▸ GOAL OF THE EXERCISE
Since only part of the material below is wanted, output exactly the lines from the one with "Metres; depth is" up to and including the one with "Which object has".

GIVEN RECORDS START

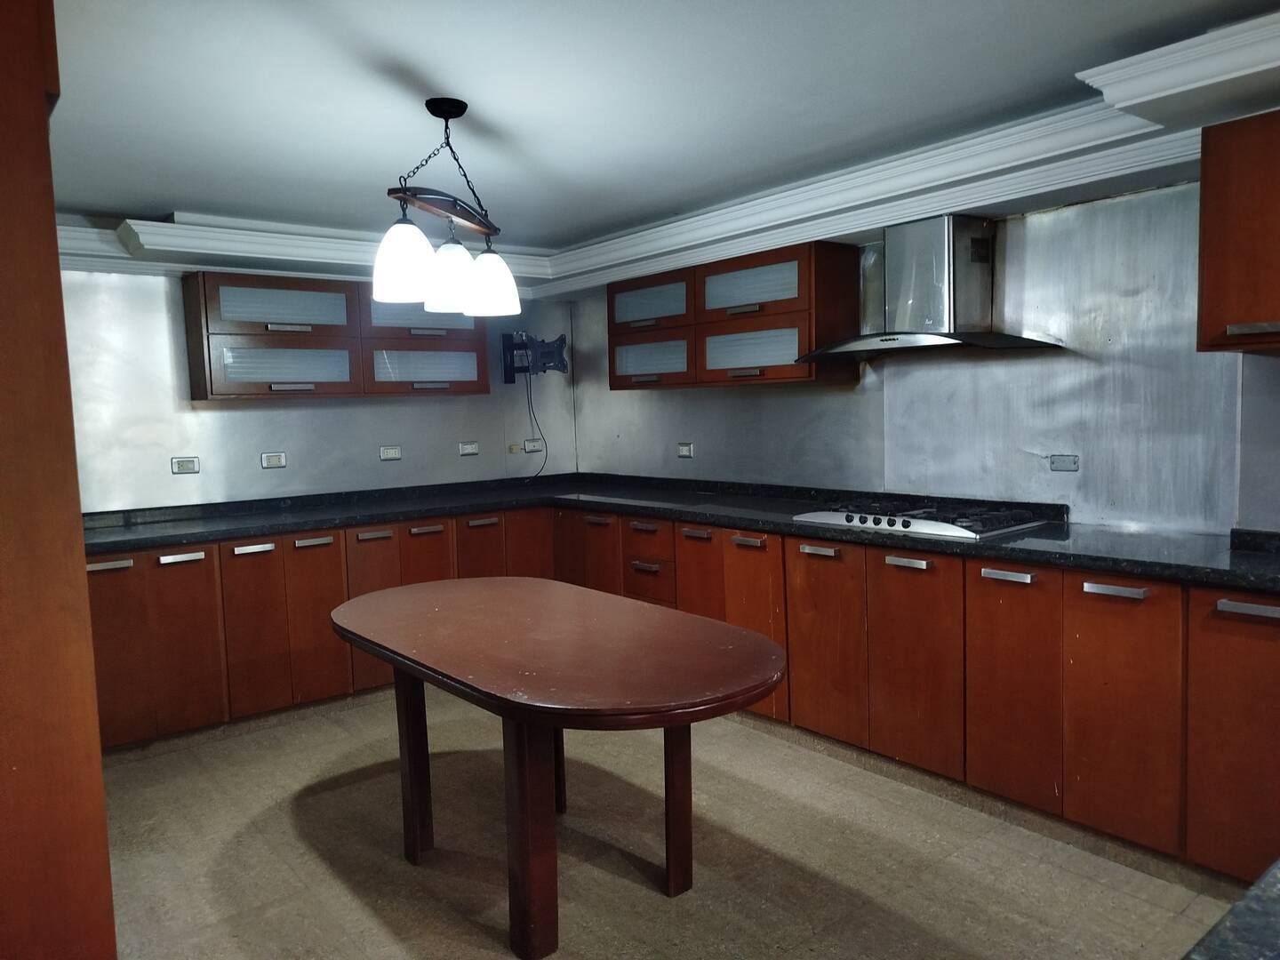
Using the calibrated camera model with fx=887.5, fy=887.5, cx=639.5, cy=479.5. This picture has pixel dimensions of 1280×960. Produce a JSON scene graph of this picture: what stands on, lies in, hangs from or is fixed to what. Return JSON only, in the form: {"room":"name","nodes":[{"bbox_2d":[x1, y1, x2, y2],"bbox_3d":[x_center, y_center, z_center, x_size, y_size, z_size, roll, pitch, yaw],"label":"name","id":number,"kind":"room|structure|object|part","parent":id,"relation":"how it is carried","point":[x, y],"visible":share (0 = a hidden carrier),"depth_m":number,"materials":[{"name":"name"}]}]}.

GIVEN RECORDS END
GIVEN RECORDS START

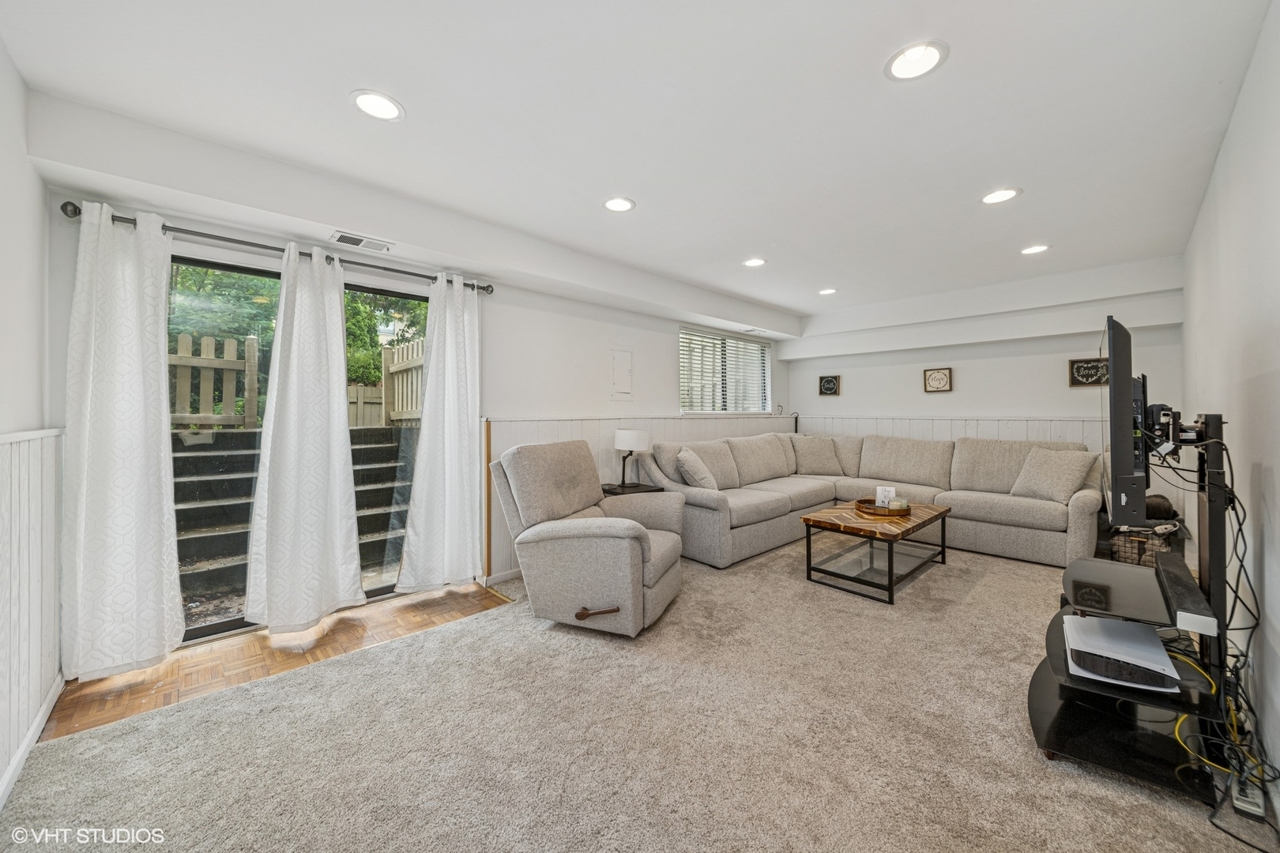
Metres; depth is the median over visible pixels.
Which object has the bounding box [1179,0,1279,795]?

GIVEN RECORDS END

▸ THE ANSWER
Metres; depth is the median over visible pixels.
Which object has the bounding box [1179,0,1279,795]?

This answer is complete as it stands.